======== Text section ========

Gov. John Lynch is finishing up his fourth and final term in the corner office with a record-setting flurry of vetoes. With a dozen vetoes this week alone, Lynch has passed Craig Benson for the most bills vetoed in a single term and the most vetoes of any governor in at least the last quarter century.
The avalanche of legislation crossing Lynch’s desk has forced a few sloppy mistakes. In his veto message on the Senate version of the School Choice Scholarship Act, Lynch erroneously argued that the bill didn’t means test every scholarship. He corrected his mistake when he vetoed the House version of the bill later in the week.
The General Court’s electronic Bill Status database dates back to 1989, so we can compare veto histories going back to Judd Gregg’s first term. Surprisingly, partisan differences between the governor and Legislature aren’t all that predictive of how many bills were vetoed or overridden.
Gregg and Steve Merrill each served two terms when Republicans held all the gavels, and each used the veto sparingly. Gregg vetoed just 15 bills and Merrill 27, with each being overridden just once. Both governors lost a fight over capital spending. Gregg objected to borrowing $7 million for improvements to the University of New Hampshire campus, while Merrill tried to stop the Legislature from borrowing $13 million for a new Manchester District Court. The Legislature likes to build things with borrowed money, no matter who’s in charge.
Gov. Jeanne Shaheen didn’t veto a single bill in her first term, but used the veto 16 times in her second term with Democrats controlling the state Senate. The split
Legislature overturned three of Shaheen’s vetoes, and when Republicans took back the Senate in 2000, the GOP majority failed to overturn any of Shaheen’s 18 vetoes.

========

▶ Task 1
Copy the data-record entries from the line containing "Question: Among these" through the last line of the final entry, including both ends, with no changes.

======== Data records ========

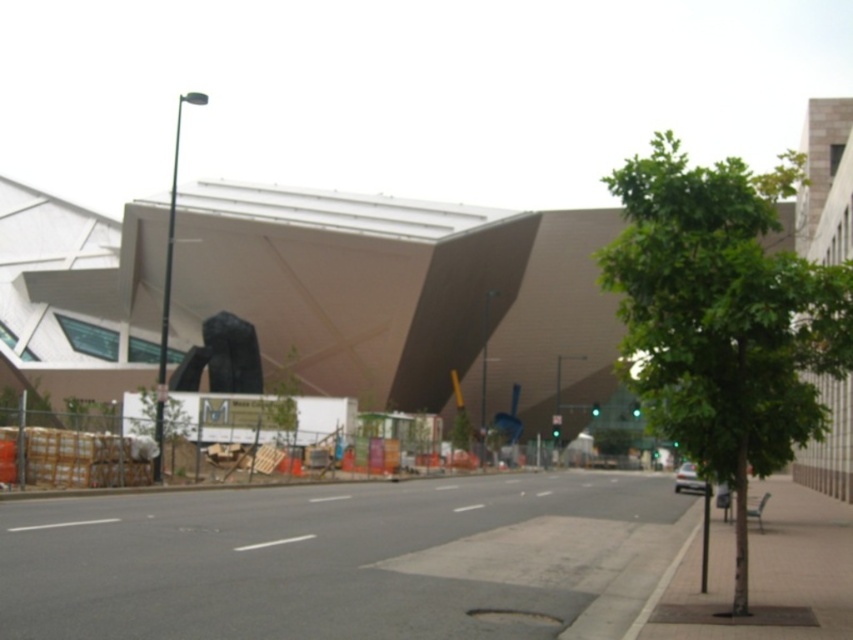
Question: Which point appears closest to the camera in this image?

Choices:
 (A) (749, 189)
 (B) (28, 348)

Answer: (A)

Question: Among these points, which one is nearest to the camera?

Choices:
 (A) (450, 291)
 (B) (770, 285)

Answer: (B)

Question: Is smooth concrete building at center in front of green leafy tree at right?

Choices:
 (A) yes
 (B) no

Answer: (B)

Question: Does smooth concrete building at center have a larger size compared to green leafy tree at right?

========

▶ Task 2
In the veto article, what did Steve Merrill try to stop the Legislature from borrowing money for, and how much?

▶ Answer box 1
Question: Among these points, which one is nearest to the camera?

Choices:
 (A) (450, 291)
 (B) (770, 285)

Answer: (B)

Question: Is smooth concrete building at center in front of green leafy tree at right?

Choices:
 (A) yes
 (B) no

Answer: (B)

Question: Does smooth concrete building at center have a larger size compared to green leafy tree at right?

▶ Answer box 2
$13 million for a new Manchester District Court.